Safe to be Open
Editorial: Göttingen University Press
Licencia: Creative Commons (by-nc-nd)
Autor(es): Guibault, Lucie y Wiebe, Andreas
This study is basically divided into four parts. Its objective is to examine the legal requirements for different kinds of usage of research data in an open access infrastructure, such as OpenAIREplus, which links them to publications.
Within the first part, the requirements for legal protection of research data are analysed. In the process, the existing legal framework regarding potentially relevant intellectual property (IP) rights is analysed from different perspectives: first from the general European perspective and subsequently from that of selected EU Member States (France, Germany, Italy, the Netherlands, Poland and the UK).
It should be noted that the European legal framework is partly harmonised in the field of copyright and largely harmonised in the field of the sui generis database protection right by EU directives. Thus, the national regulations are quite similar in many respects. National differences are described following the section on national implementation in Chapter 2.5.
Despite European harmonisation, the perhaps surprising outcome of the analysis is that there are some areas of dis-harmonisation between the different Member States. One very significant example of dis-harmonisation is the “exception for scientific research” to the sui generis database right. It is not mandatory for this exception to be introduced into national legislation and it seems that every Member State has its own interpretation of the underlying directive. As it is drafted at the moment, the exception is to all intents and purposes useless.

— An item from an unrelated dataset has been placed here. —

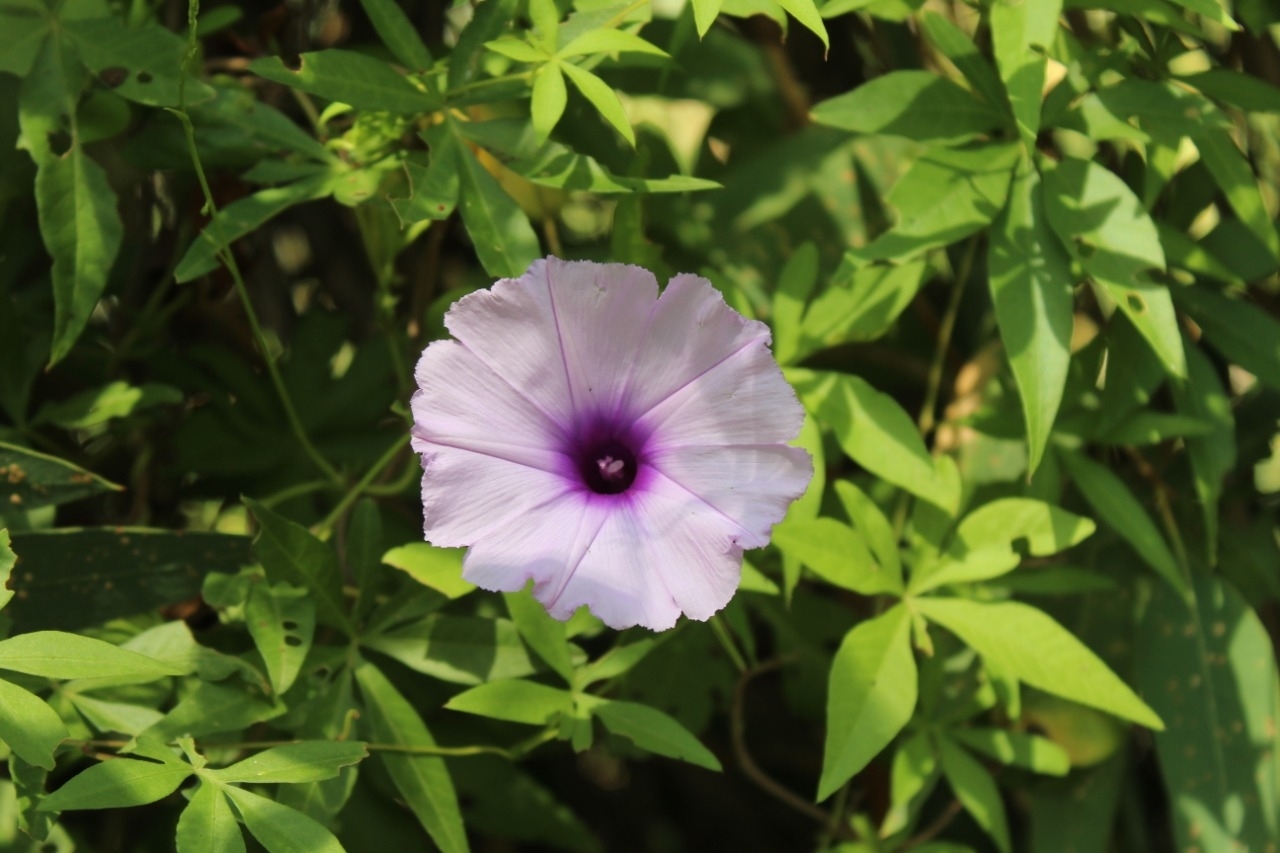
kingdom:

Another area that causes difficulties is the question of who becomes the rightholder of the sui generis right in a database that is created by a public body or in the course of publicly funded research. Indeed it is far from clear. Some might say the research institution or the funding agency or both become the rightholder. But of the legal regimes under consideration in this study, the only jurisdiction with clear regulation on this matter is the Netherlands and it generally denies a public authority the right to exercise the exclusive database right.